A sound and complete set of axioms and inference rules for syllogistic logic First, some syntax. We have an alphabet of six symbols: $\{A, E, I, O, X, {'}\}$. A variable is defined recursively as the symbol $X$ followed by zero or more $'$s. Now, let $V$ and $W$ be variables. A well-formed formula of syllogistic logic is one of these four formulas: $VAW, VEW, VIW, VOW$. We are going to read them as, respectively, All $V$'s are $W$'s, No $V$'s are $W$'s, Some $V$'s are $W$'s, and Some $V$'s are not $W$'s.
Now, to set up the semantics. I define a domain of discourse as the powerset of some set. Given a domain of discourse $D$, a valuation is a map from the set of variables $\{X, X', X'', X''', \dots\}$ to $D$. Given a valuation $f$, we assign a truth value to the formulas $VAW$, $VEW$, $VIW$, and $VOW$, as follows:

*

*The truth value of $VAW$ is $\top$ if $f(V) \subseteq f(W)$, and $\bot$ otherwise.

*The truth value of $VEW$ is $\top$ if $f(V) \cap f(W) = \emptyset$, and $\bot$ otherwise.

*The truth value of $VIW$ is $\top$ if $f(V) \cap f(W) \neq \emptyset$, and $\bot$ otherwise.

*The truth value of $VOW$ is $\top$ if $f(V) - f(W) \neq \emptyset$, and $\bot$ otherwise.

Finally, for the logical part. An argument is an ordered pair, the first component of which is a set of wffs, called premises, and the second component of which is a single wff, called the conclusion.
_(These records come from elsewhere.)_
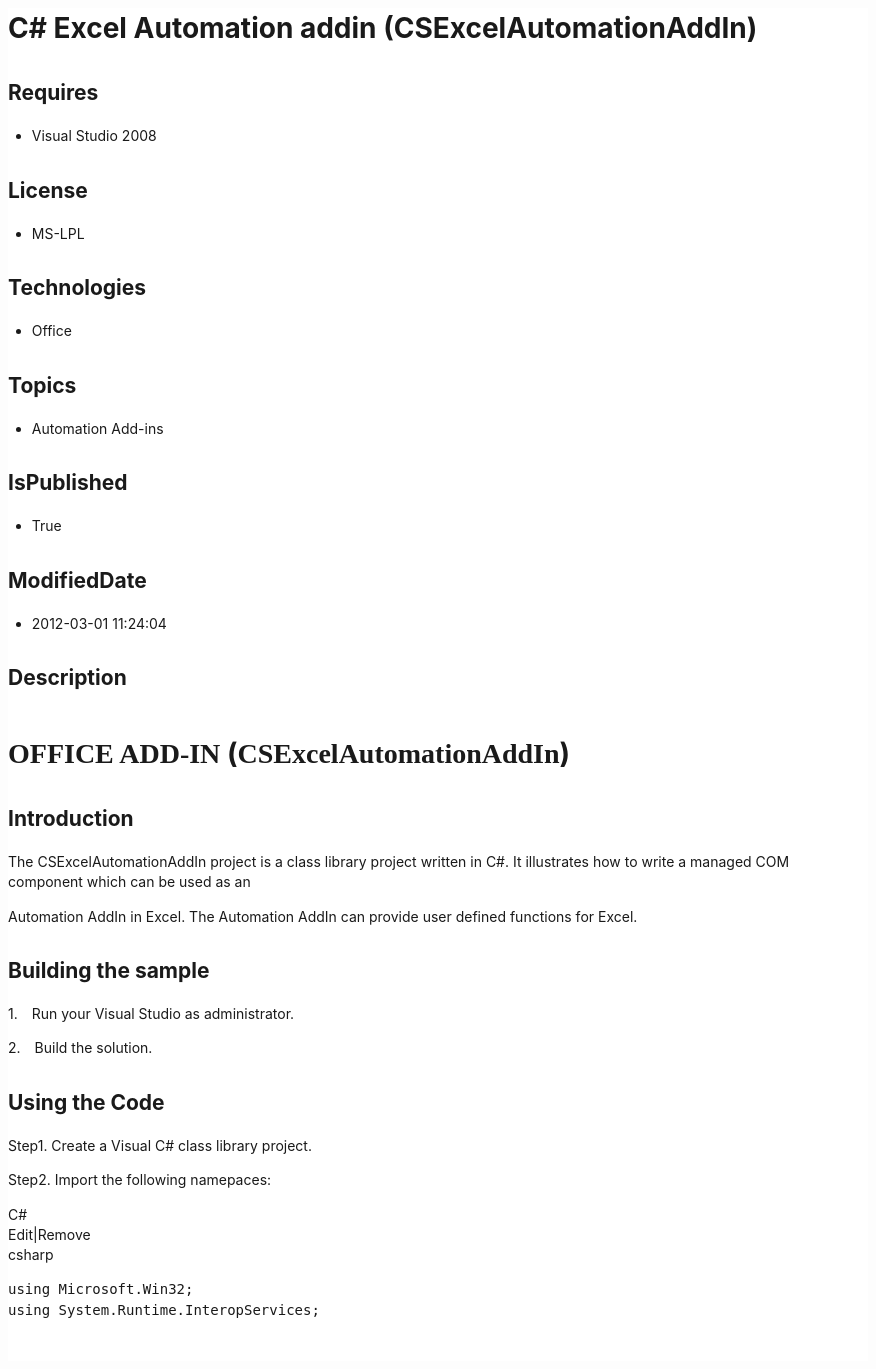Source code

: # C# Excel Automation addin (CSExcelAutomationAddIn)
## Requires
* Visual Studio 2008
## License
* MS-LPL
## Technologies
* Office
## Topics
* Automation Add-ins
## IsPublished
* True
## ModifiedDate
* 2012-03-01 11:24:04
## Description

<h1><span style="font-family:������">OFFICE ADD-IN</span> (<span style="font-family:������">CSExcelAutomationAddIn</span>)</h1>
<h2>Introduction</h2>
<p class="MsoNormal">The CSExcelAutomationAddIn project is a class library project written in C#.<span style="">
</span>It illustrates how to write a managed COM component which can be used as an
</p>
<p class="MsoNormal">Automation AddIn in Excel. The Automation AddIn can provide user defined functions for Excel.<span style="">
</span></p>
<h2><span style="">Building the sample </span></h2>
<p class="MsoListParagraphCxSpFirst" style=""><span style=""><span style="">1.<span style="font:7.0pt &quot;Times New Roman&quot;">&nbsp;&nbsp;&nbsp;&nbsp;&nbsp;
</span></span></span><span style="">Run your Visual Studio as administrator. </span>
</p>
<p class="MsoListParagraphCxSpLast" style=""><span style=""><span style="">2.<span style="font:7.0pt &quot;Times New Roman&quot;">&nbsp;&nbsp;&nbsp;&nbsp;&nbsp;
</span></span></span><span style="">Build the solution. </span></p>
<h2>Using the Code</h2>
<p class="MsoNormal">Step1. Create a Visual C# class library project. </p>
<p class="MsoNormal">Step2. Import the following namepaces: </p>
<div class="scriptcode">
<div class="pluginEditHolder" pluginCommand="mceScriptCode">
<div class="title"><span>C#</span></div>
<div class="pluginLinkHolder"><span class="pluginEditHolderLink">Edit</span>|<span class="pluginRemoveHolderLink">Remove</span>
</div>
<span class="hidden">csharp</span>
<pre class="hidden">
using Microsoft.Win32;
using System.Runtime.InteropServices;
An argument is said to be syllogistically valid iff there is no valuation on any domain that assigns the value $\top$ to all premises but $\bot$ to the conclusion.
Now, I have two questions. First, has there been anyone else in any paper or text that has formalized syllogistic logic the way I have done in this post? Second, has there been, in some paper or text, a sound and complete set of axioms and inference rules for syllogistic logic, along with the proof that it is indeed sound and complete? I would like some references for both questions.
 A: The classical syllogistic logic (along with many many variants) have indeed been studied from the point of view of mathematical logic. In addition to the references to Corcoran and Smiley given by Mauro in the comments, a completness theorem was proven earlier by Łukasiewicz and presented in his short book Aristotle's Syllogistic from the Standpoint of Modern Formal Logic.
The program of proving completeness theorems for variants of syllogistic logic lives on in the field of "natural logic" (which studies logical reasoning in systems based on natural language). One interesting phenomenon is that these "natural logics" are often decidable, and sometimes even computationally tractable, in sharp contrast to the more expressive but undecidable logics commonly used in mathematics.
Larry Moss and coauthors  have written a lot about this subject. A good survey is  Completeness theorems for syllogistic fragments (pdf). This paper contains proof systems and completeness theorem for several syllogistic logics, including the one with "all", "some" and "no" (in your notation, $A$, $E$, and $I$, but not $O$). The writing style is more modern (and more purely mathematical) than the earlier references listed above, so you may find it easier to read.
I've written to Larry to ask if he has a preferred reference for the completeness theorem for the exact logic you asked about, and I'll update this answer when he gets back to me.